(TO DO): Below are records; reply with nothing but the number of lines in them that contain "Right".

---- RECORDS TO PROCESS

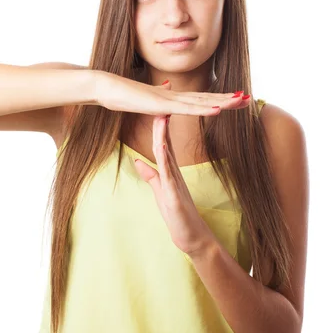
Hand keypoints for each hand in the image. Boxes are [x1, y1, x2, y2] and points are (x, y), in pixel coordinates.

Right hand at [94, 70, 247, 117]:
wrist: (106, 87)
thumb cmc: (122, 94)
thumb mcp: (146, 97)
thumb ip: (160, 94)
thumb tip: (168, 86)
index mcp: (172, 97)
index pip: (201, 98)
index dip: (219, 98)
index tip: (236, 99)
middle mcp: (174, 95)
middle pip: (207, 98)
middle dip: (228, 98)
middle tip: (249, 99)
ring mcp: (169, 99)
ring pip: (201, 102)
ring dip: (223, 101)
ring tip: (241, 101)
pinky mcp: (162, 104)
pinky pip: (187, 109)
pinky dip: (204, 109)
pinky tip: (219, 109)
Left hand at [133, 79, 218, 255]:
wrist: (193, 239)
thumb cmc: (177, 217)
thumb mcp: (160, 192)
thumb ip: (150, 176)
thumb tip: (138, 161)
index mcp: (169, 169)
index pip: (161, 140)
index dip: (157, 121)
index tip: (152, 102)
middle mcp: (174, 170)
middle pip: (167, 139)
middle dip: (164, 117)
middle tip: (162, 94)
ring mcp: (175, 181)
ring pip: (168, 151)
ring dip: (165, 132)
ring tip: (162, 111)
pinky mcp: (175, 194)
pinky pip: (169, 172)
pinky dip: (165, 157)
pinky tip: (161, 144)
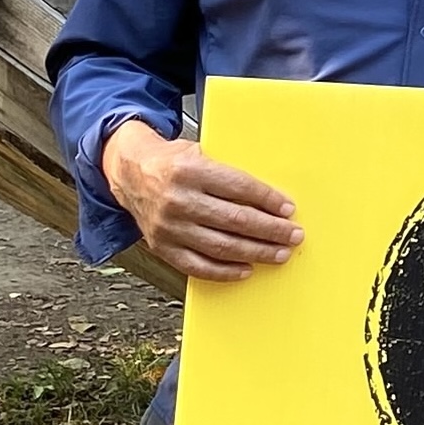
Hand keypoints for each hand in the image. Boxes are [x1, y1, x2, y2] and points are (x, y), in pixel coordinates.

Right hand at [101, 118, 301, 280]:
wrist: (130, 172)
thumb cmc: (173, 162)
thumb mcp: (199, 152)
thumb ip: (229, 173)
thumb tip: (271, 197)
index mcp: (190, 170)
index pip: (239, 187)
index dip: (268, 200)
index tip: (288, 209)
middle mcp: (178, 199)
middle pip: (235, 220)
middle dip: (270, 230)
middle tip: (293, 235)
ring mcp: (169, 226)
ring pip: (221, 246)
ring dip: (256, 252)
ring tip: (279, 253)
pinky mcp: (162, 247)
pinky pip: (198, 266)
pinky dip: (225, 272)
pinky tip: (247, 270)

--------
---- RECORDS TO PROCESS

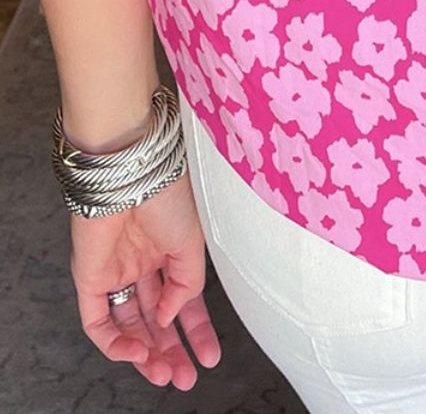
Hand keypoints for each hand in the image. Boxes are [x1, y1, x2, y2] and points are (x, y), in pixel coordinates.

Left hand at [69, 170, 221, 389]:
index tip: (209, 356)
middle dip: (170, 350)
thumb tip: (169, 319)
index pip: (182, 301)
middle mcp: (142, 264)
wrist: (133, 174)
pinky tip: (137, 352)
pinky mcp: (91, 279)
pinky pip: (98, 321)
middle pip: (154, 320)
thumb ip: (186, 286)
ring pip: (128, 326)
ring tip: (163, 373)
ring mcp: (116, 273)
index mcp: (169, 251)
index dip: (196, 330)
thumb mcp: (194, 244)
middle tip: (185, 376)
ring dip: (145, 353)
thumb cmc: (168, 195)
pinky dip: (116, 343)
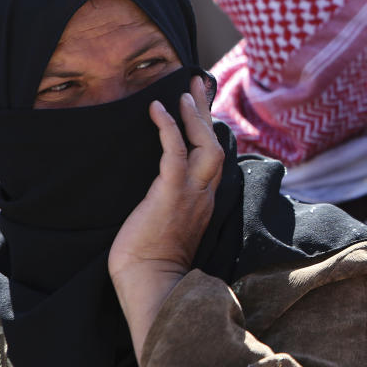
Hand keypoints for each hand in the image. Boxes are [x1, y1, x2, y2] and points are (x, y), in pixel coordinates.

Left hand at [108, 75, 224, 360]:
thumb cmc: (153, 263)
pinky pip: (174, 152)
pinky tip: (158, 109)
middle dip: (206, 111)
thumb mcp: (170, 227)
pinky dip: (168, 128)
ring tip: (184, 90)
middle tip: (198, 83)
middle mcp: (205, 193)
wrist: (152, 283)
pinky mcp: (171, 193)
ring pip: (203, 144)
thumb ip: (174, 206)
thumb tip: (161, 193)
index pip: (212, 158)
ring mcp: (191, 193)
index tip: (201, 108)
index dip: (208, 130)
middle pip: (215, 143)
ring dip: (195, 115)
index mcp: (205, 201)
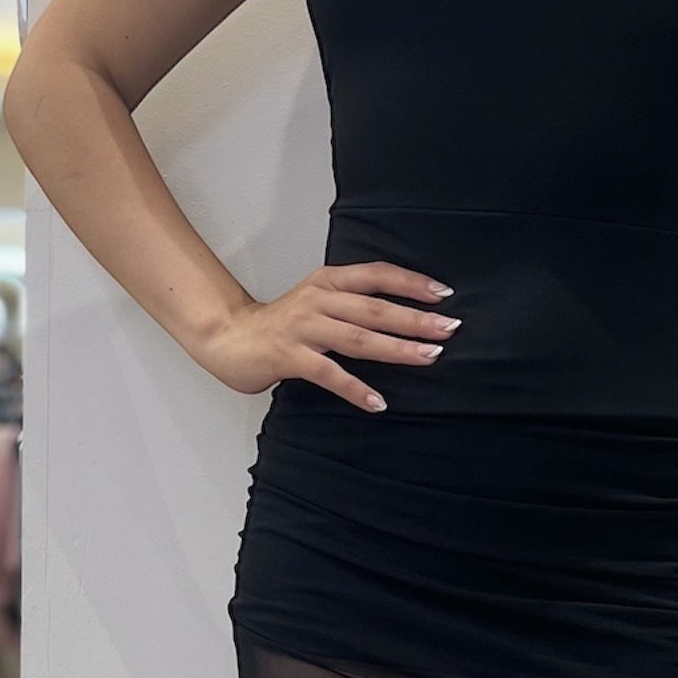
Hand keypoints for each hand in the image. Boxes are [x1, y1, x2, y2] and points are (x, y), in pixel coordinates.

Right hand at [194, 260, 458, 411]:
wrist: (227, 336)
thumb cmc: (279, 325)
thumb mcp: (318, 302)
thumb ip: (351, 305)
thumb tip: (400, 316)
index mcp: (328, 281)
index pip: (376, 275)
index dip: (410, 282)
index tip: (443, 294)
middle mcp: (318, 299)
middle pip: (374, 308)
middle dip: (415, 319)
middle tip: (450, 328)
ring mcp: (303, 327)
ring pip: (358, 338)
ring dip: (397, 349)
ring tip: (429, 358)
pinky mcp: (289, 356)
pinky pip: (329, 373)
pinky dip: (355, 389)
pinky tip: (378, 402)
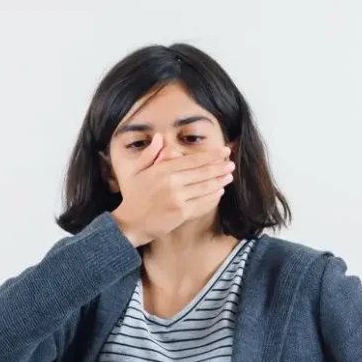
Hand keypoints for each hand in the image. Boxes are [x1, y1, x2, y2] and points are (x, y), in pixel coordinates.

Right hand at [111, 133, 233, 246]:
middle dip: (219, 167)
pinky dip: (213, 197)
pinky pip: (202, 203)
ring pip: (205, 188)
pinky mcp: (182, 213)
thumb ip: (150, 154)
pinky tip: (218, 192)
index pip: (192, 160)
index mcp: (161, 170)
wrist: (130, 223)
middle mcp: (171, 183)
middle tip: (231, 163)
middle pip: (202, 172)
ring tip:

--------
---- RECORDS TO PROCESS

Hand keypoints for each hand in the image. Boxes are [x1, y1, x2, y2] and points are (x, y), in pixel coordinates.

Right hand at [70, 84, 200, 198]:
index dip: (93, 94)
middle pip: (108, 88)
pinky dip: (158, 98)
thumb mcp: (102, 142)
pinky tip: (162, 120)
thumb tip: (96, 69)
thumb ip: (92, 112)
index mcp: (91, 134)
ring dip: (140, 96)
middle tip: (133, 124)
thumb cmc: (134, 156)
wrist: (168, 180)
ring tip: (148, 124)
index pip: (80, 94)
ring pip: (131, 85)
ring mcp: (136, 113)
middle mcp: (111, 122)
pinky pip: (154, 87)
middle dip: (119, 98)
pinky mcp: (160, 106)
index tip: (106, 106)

--------

(COMPLETED EXERCISE): 5